#### TEXTE FOURNI:
- - - - -
Agriculture et concurrence : la Commission adopte ses nouvelles lignes directricesPublié le 16 décembre 2015 par Jean-Baptiste MILLARD

Logo UEEn janvier 2015, la Commission européenne avait lancé une consultation publique sur un nouveau projet de lignes directrices relatives à l’application des règles de l’Union européenne en matière d’ententes et d’abus de position dominante dans le secteur agricole.

 


La mise en place de nouvelles lignes directrices était justifiée par la mise en œuvre, dans le cadre de la réforme de la PAC, de règles concurrentielles spécifiques s’appliquant à la vente de l’huile d’olive, des produits de l’élevage bovin et de certaines grandes cultures (dont blé, orge, maïs, colza, soja et tournesol, féveroles et pois fourrager).

 

Ces règles permettent notamment aux producteurs, par l’intermédiaire d’organisations de producteurs (OP) ou d’associations d’organisations de producteurs de vendre et fixer les prix, les volumes et d’autres aspects, moyennant le respect de certaines conditions (cf. articles 169, 170 et 171 du règlement (UE) n° 1308/2013 « OCM » du 17 décembre 2013).

 

Aux termes de cette consultation publique (dont les réponses sont consultables ici), la Commission européenne a donc adopté ses nouvelles lignes directrices en la matière. Elle indique, dans son communiqué de presse, que :

  • « ces organisations doivent améliorer sensiblement l’efficience des agriculteurs en leur fournissant des activités de soutien autre que la vente (par exemple, le stockage, le transport, la distribution) ; et
  • les volumes commercialisés par une organisation donnée ne doivent pas dépasser certains seuils (20 % du marché en cause pour l’huile d’olive et 15 % du marché national pour la viande bovine et les produits des grandes cultures).
- - - - -
#### DONNÉES À EXAMINER:
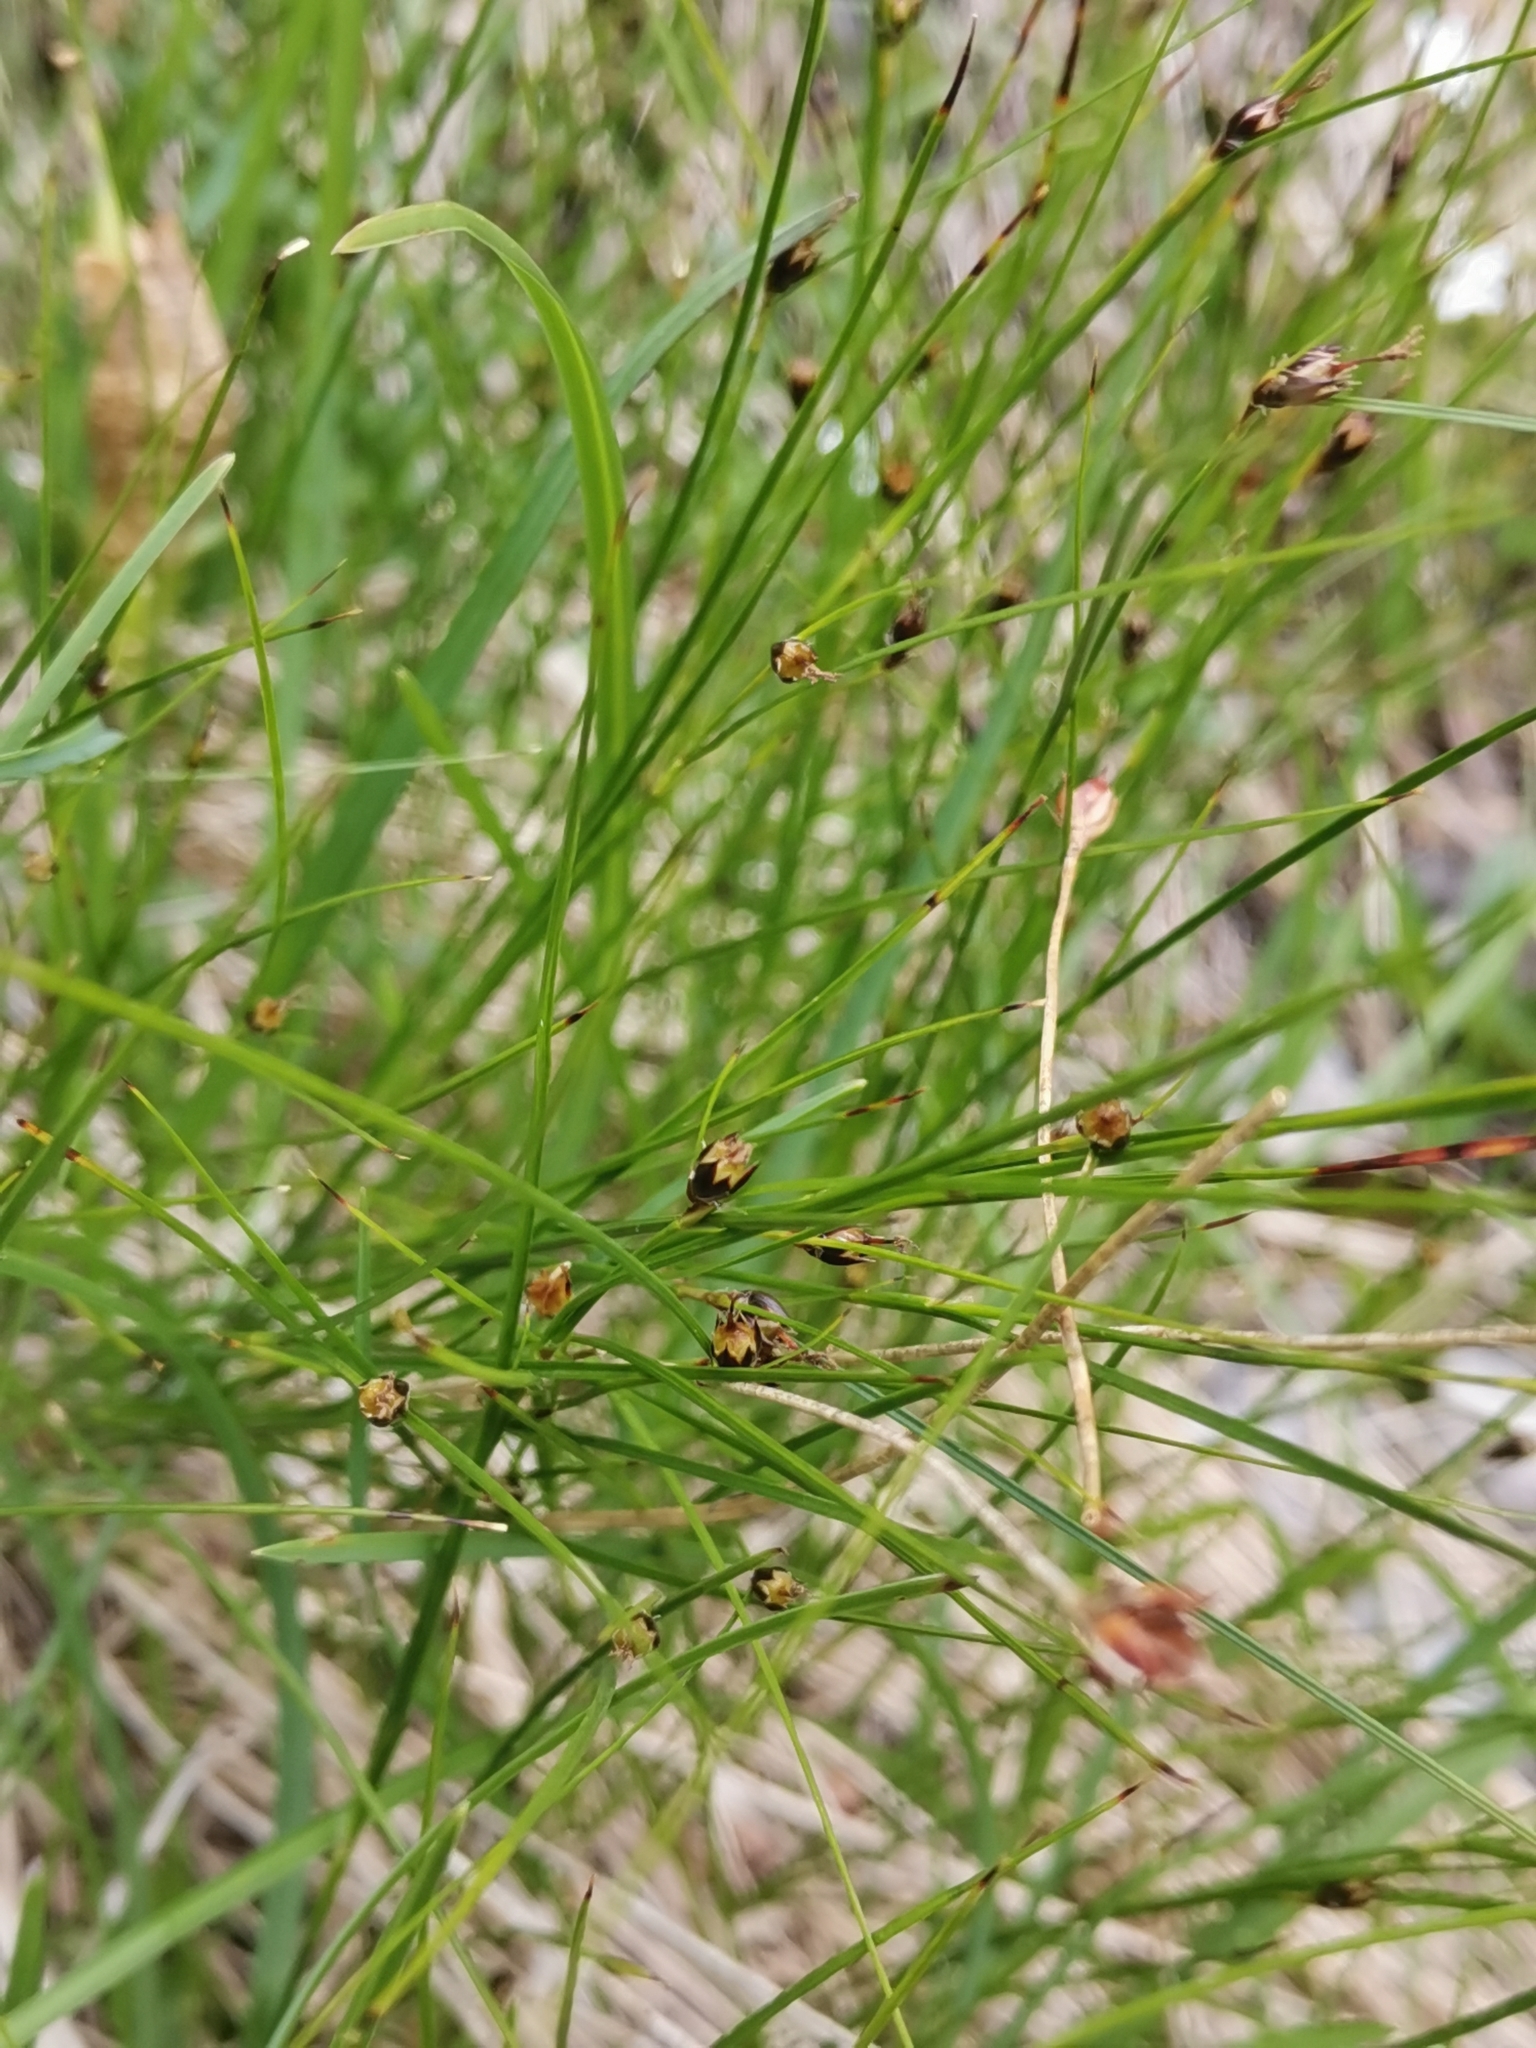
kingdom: Plantae
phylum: Tracheophyta
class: Liliopsida
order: Poales
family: Juncaceae
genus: Oreojuncus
- - - - -
#### EXERCICES À FAIRE:
1. Recopiez le passage du texte sur la concurrence agricole entre « Logo UEEn janvier » et « et pois fourrager). », ces mots compris.
2. D'après le texte sur la concurrence agricole, quelle part du marché une organisation ne doit-elle pas dépasser pour l'huile d'olive ?
3. Poursuivez le texte sur la concurrence agricole à partir de l'endroit où il s'arrête.
Vous n'avez pas besoin des items.

#### RÉPONSES PAR ITEM:
1.
Logo UEEn janvier 2015, la Commission européenne avait lancé une consultation publique sur un nouveau projet de lignes directrices relatives à l’application des règles de l’Union européenne en matière d’ententes et d’abus de position dominante dans le secteur agricole.

 


La mise en place de nouvelles lignes directrices était justifiée par la mise en œuvre, dans le cadre de la réforme de la PAC, de règles concurrentielles spécifiques s’appliquant à la vente de l’huile d’olive, des produits de l’élevage bovin et de certaines grandes cultures (dont blé, orge, maïs, colza, soja et tournesol, féveroles et pois fourrager).

2. 20 % du marché en cause.

3.
  • Les nouvelles lignes directrices aident les agriculteurs à remplir ces exigences. Elles aideront aussi les autorités de concurrence et les autorités judiciaires des États membres à appliquer les nouvelles règles. Plus particulièrement, elles:
  • apportent une définition/indication claire du type d’activités qui peuvent générer les gains d’efficience substantiels requis pour bénéficier de la dérogation et donnent des exemples spécifiques de situations dans lesquelles ces activités peuvent générer des gains substantiels;
  • donnent des orientations sur la manière de calculer les volumes commercialisés par les organisations d’agriculteurs et sur la manière de s’assurer qu’ils ne dépassent pas les seuils, en tenant compte notamment des variations naturelles au fil du temps;
  • expliquent comment des circonstances exceptionnelles, comme une calamité naturelle, peuvent être prises en compte pour le calcul des volumes commercialisés par les organisations d’agriculteurs; et
  • précisent les situations dans lesquelles les autorités nationales de concurrence et la Commission peuvent appliquer la clause de sauvegarde prévue par le règlement OCM. Grâce à cette clause de sauvegarde, les autorités de concurrence peuvent, dans des circonstances exceptionnelles, décider que les ventes conjointes réalisées par une organisation d’agriculteurs doivent être réévaluées ou ne doivent pas avoir lieu si elles ont une incidence négative sur l’ensemble du marché ».

 

Ces lignes directrices seront très prochainement publiées au Journal officiel de l’UE.